Description of problem: There are occasional problems with test watchdog. There are cases when first test local watchdog is trigger incorrectly 'cancel' all next coming tests as in case: https://beaker.engineering.redhat.com/jobs/13281 or in case: https://beaker.engineering.redhat.com/recipes/16074#task199644 From above cases can be read that watchdog end time did not get always properly updated when test exceeds the maximum time. Version-Release number of selected component (if applicable): The issue persists at least from July 2010. How reproducible: quite hard. Steps to Reproduce: 1. run repeatedly two jobs A and B 2. A should exceed maximum time reserved for A's run 3. Then B sometimes timeouts as well because watchdog time end did not get updated from timeouted test A run Actual results: Consecutive tests after one which timeouted may timeout with the same watchdog time end stamp. Expected results: Every test should have it's own watchdog and when a test is started then watchdog needs to get properly initialized. Additional info:
An update to the issue above. There is one more issue in the testharness watchdog which lead to the situation described above. Test 'distribution/MRG/Messaging/qpid_ptest_msg_throttling' info: https://beaker.engineering.redhat.com/tasks/105 has set maximum test duration to 3 hours, but as you can see here: https://beaker.engineering.redhat.com/logs/2010/81/13281/25112/315766///TESTOUT.log test started at: 19:37:32 and timeouted at: 19:46:35 This does not reflect maximum duration of the test set to 3 hours. i.e. Beaker's test harness launches watchdog much sooner than expected. After this watchdog action all consecutive tests failed with same timestamp as described above.
There were some beaker outages recently and this may be the result of one of them. Anyway the test has finished and it is External Watchdog who killed the job after 4+ hours. And it was killed as it did not manage to upload some-300MB+ file. Are we talking about the same thing?
Could you please confirm this is a real issue in test harness and not in the test? Is the huge file (actually "only" 281MiB were uploaded) really necessary? Could it be compressed? Could the repeating lines collapse into one?
Bill, do we have any qoutas for stored files? (640KiB ought to be enough for anyone.)
As per our discussion Marian we will be limiting uploads.
And for record it is Bug 629025
I am closing this as not a bug - if you disagree strongly enough comment and reopen. == Rationale == Failing to upload 300MiB file is not an issue we are going to solve - we will be limiting file size anyway. Use compression or limit the size of file. === Re: Comment 1 === I think I understand now. The log shows the task was running for some 16 minutes. But it was killed only after 4 hours and 16 minutes, which is the evidence the task has finished, as it is the harness who extends for 4 hours after task finished to upload the logs.

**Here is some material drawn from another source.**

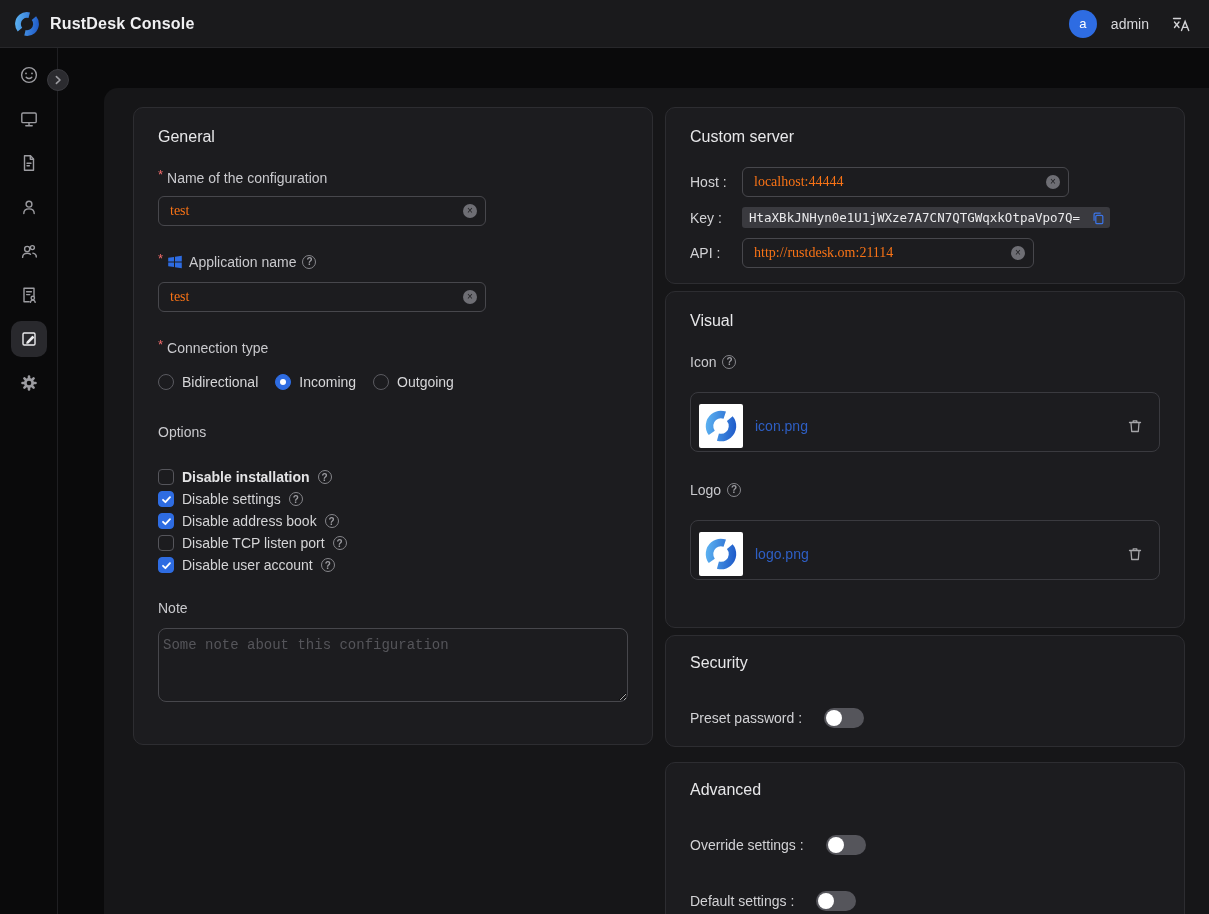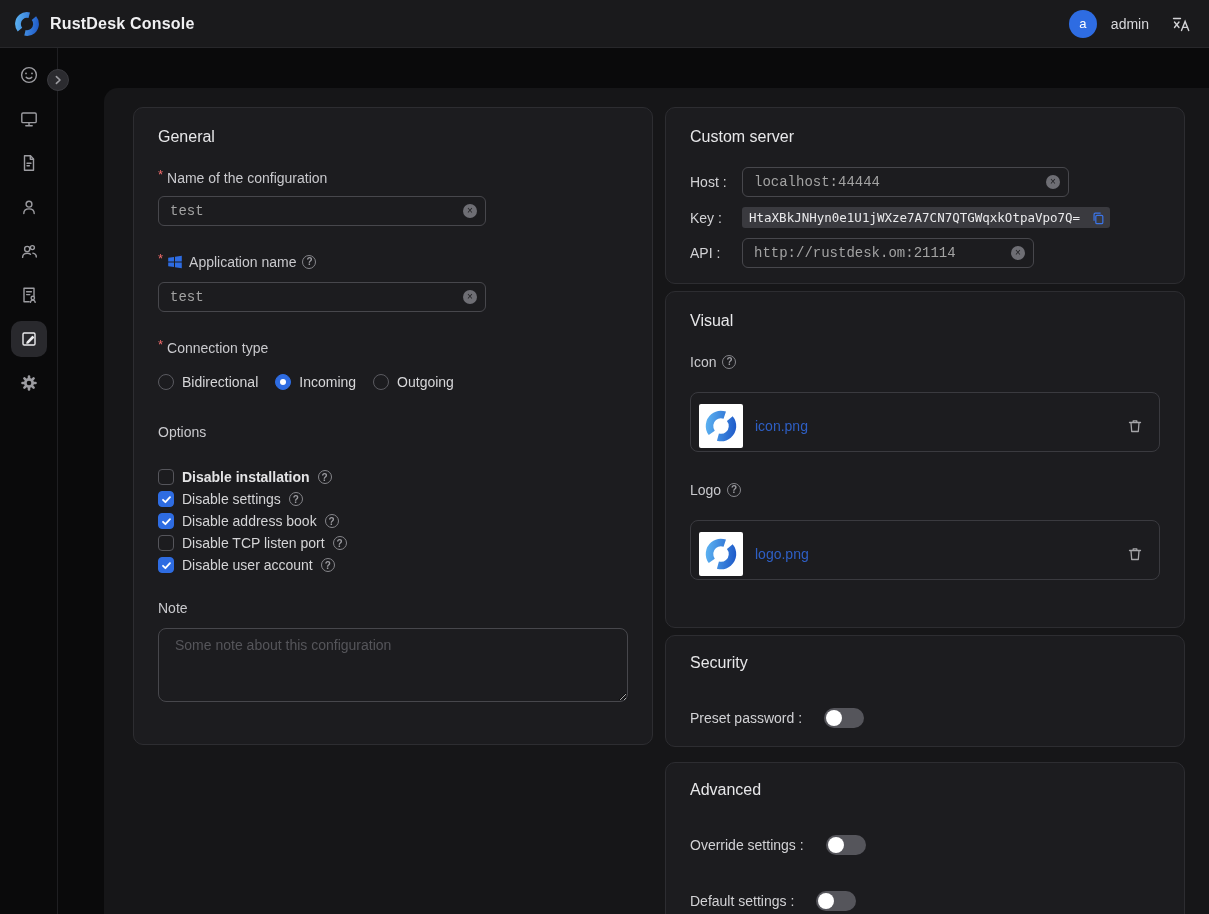"localhost:44444" .text-input { color: #a3a3a3 -> #f97316; font-family: Liberation Mono, monospace -> Liberation Serif, serif }
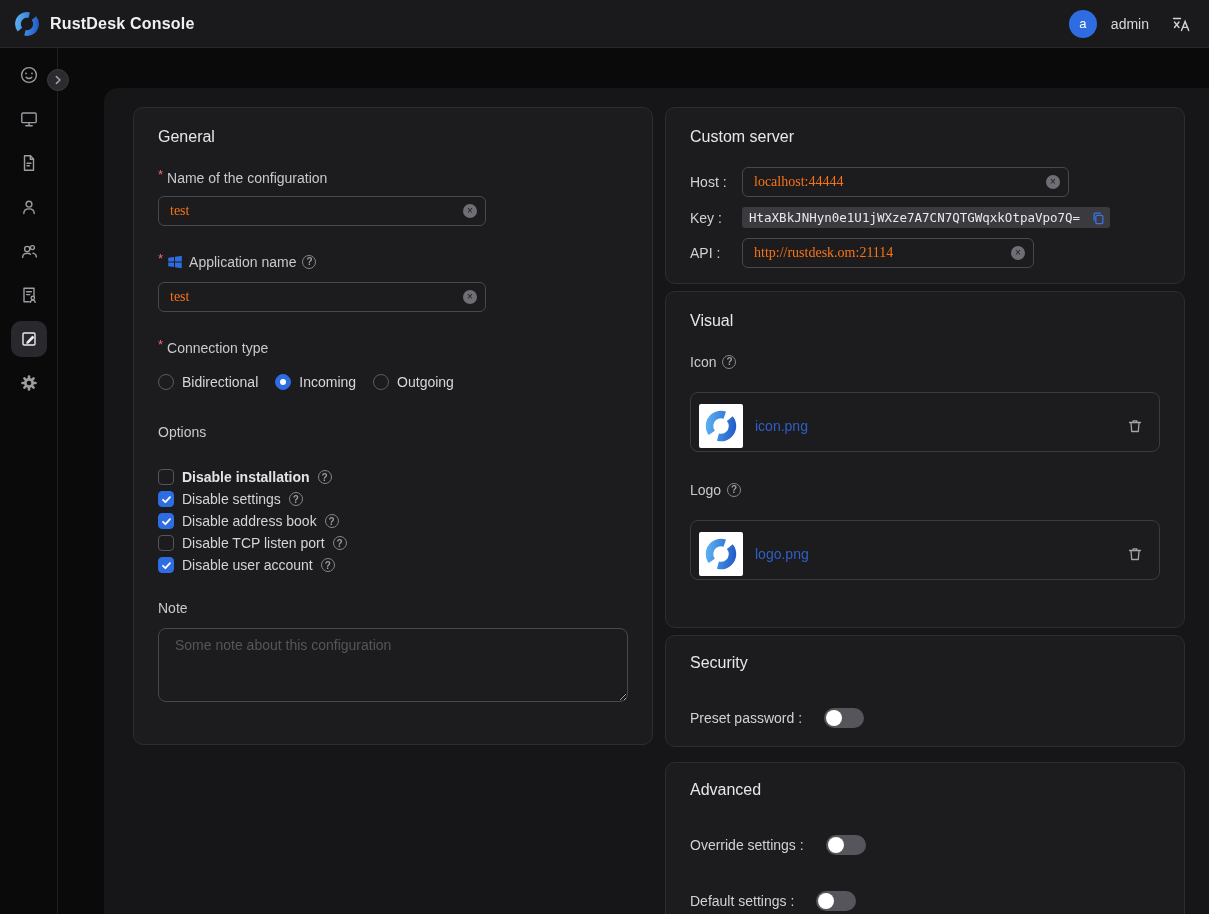"Some note about this configuration" .note-area { font-family: Liberation Sans, sans-serif -> Liberation Mono, monospace; padding: 8px 16px -> 8px 4px }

This was added to help fight server performance issues. === Re: https://beaker.engineering.redhat.com/recipes/16074#task199644 === This was caused by server performance issues and buggy RPC repeater - see Bug 618123 - Many duplicate test results reported.
OK, if you see there upload of ~300MB file, then it should be something wrong with the test, I can agree on that. If the case happened due to outage[s] or enormous load of the Beaker server it is also fine to me, because I'll not be phasing that regularly. I'm not sure that my case falls to the above described baskets, but let's keep your proposed way. I'm keeping CLOSED/NOTABUG and watching the results for regressions.
Just an update, after discussion about the issue I fully agree on Marian's view. ~300MB file broker was found and there is ongoing task for me to make sure our tests are not uploading such huge amount of data.